◆ **EXERCISE INSTRUCTIONS**:
Pull every line of text from the material below and reproduce it word for word, leaving the pictures out of your answer.

(Entries drawn from a collection)

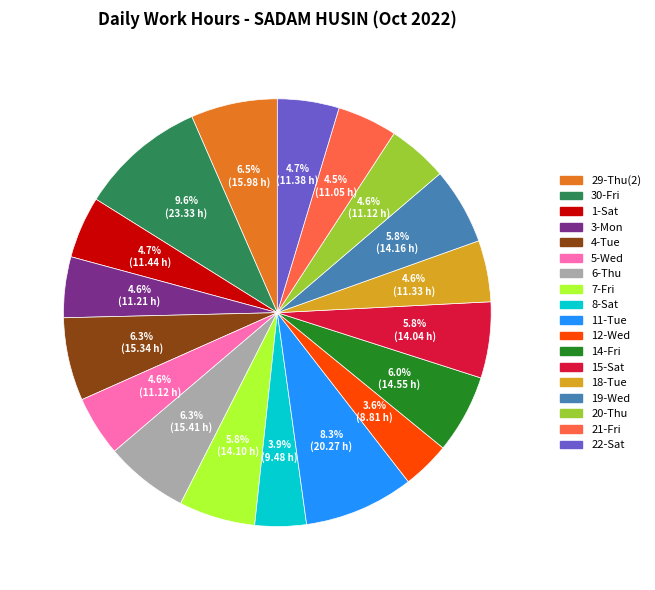

To the nearest percent, what is the average slice percentage?

6%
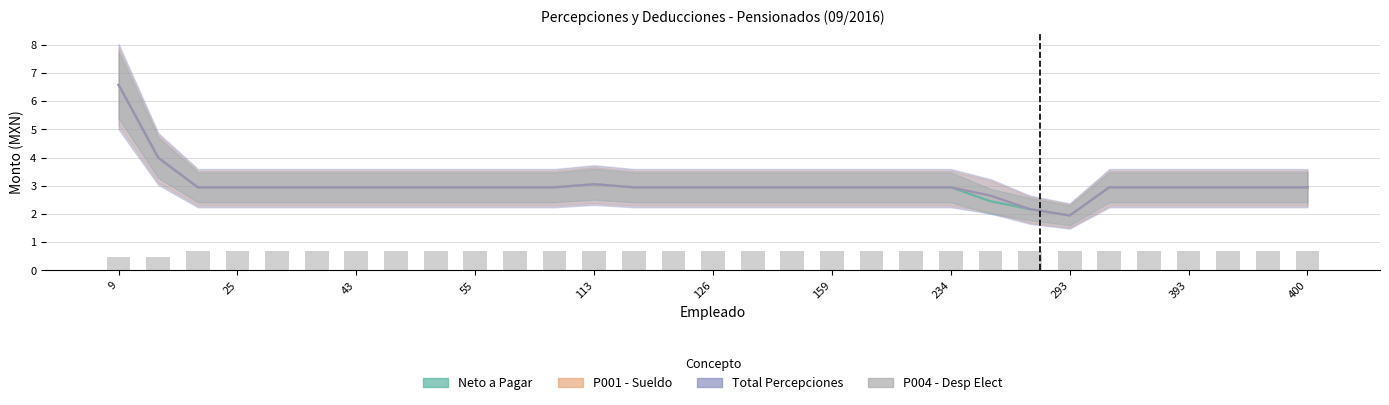

Which series changed the most between 21 and 23?

Neto a Pagar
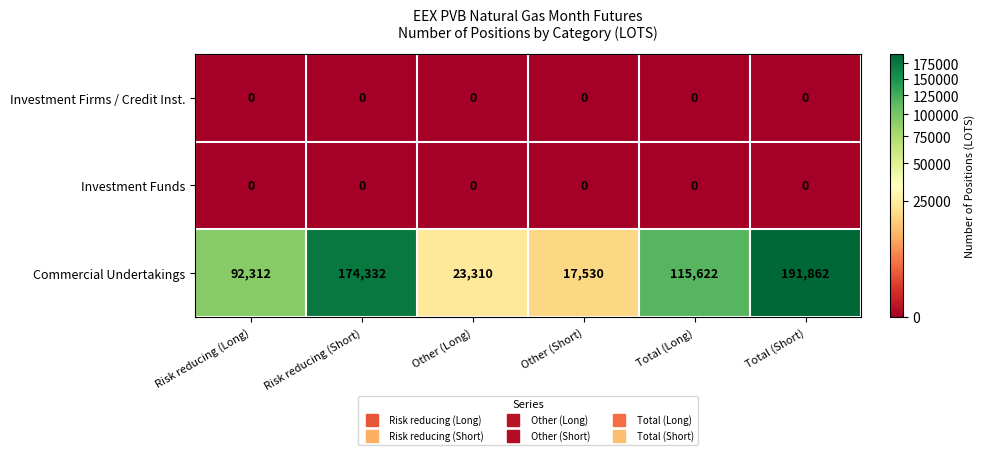

The Investment Funds series shows 0 at Total (Long). True or false?

True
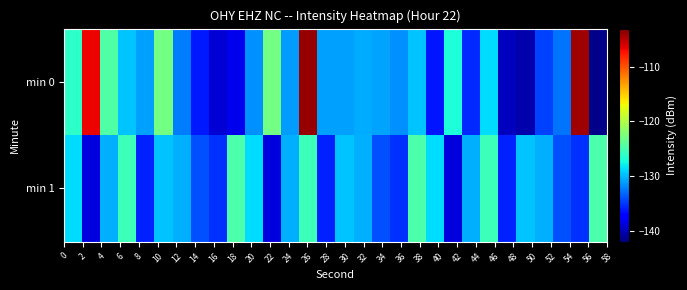

Reading left to right, list all the values displayed in this chart.

min 0: -126.2	-106.7	-124.5	-129.6	-130.9	-122.8	-132.3	-136.1	-139.0	-138.2	-131.6	-122.8	-131.1	-103.9	-131.0	-131.0	-130.5	-130.7	-131.5	-129.6	-136.2	-127.1	-135.6	-128.6	-139.7	-140.4	-134.7	-132.6	-104.2	-141.7
min 1: -128.6	-138.7	-130.3	-125.4	-135.9	-129.5	-130.3	-134.0	-135.3	-124.7	-128.6	-138.7	-130.3	-125.4	-135.9	-129.5	-130.3	-134.0	-135.3	-124.7	-128.6	-138.7	-130.3	-125.4	-135.9	-129.5	-130.3	-134.0	-135.3	-124.7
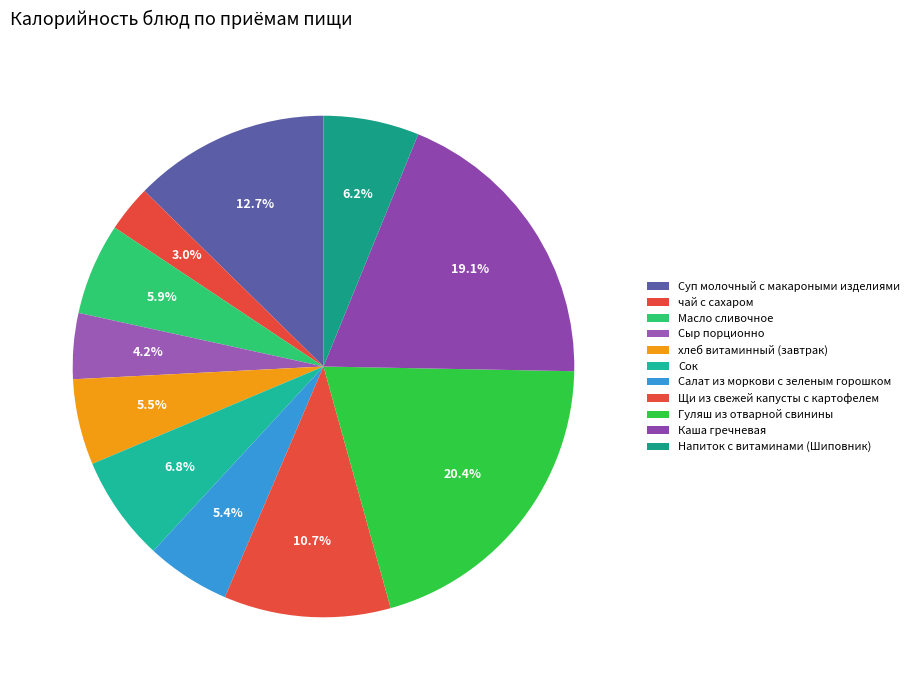

What percentage is the хлеб витаминный (завтрак) slice, to the nearest percent?

6%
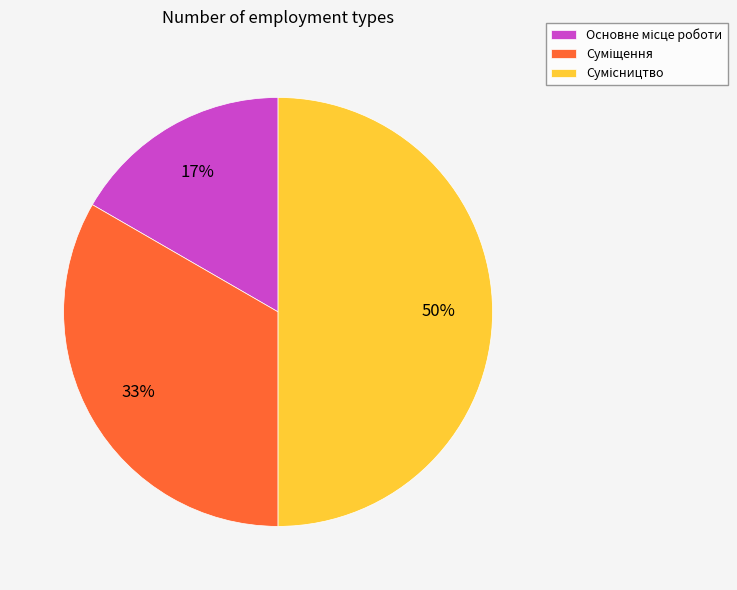

To the nearest percent, what is the difference between the largest and smallest slice percentages?

33%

◆ **ANSWER BELOW**:
To the nearest percent, what is the average slice percentage?

6%

Which series changed the most between 21 and 23?

Neto a Pagar

The Investment Funds series shows 0 at Total (Long). True or false?

True

Reading left to right, list all the values displayed in this chart.

min 0: -126.2	-106.7	-124.5	-129.6	-130.9	-122.8	-132.3	-136.1	-139.0	-138.2	-131.6	-122.8	-131.1	-103.9	-131.0	-131.0	-130.5	-130.7	-131.5	-129.6	-136.2	-127.1	-135.6	-128.6	-139.7	-140.4	-134.7	-132.6	-104.2	-141.7
min 1: -128.6	-138.7	-130.3	-125.4	-135.9	-129.5	-130.3	-134.0	-135.3	-124.7	-128.6	-138.7	-130.3	-125.4	-135.9	-129.5	-130.3	-134.0	-135.3	-124.7	-128.6	-138.7	-130.3	-125.4	-135.9	-129.5	-130.3	-134.0	-135.3	-124.7

What percentage is the хлеб витаминный (завтрак) slice, to the nearest percent?

6%

To the nearest percent, what is the difference between the largest and smallest slice percentages?

33%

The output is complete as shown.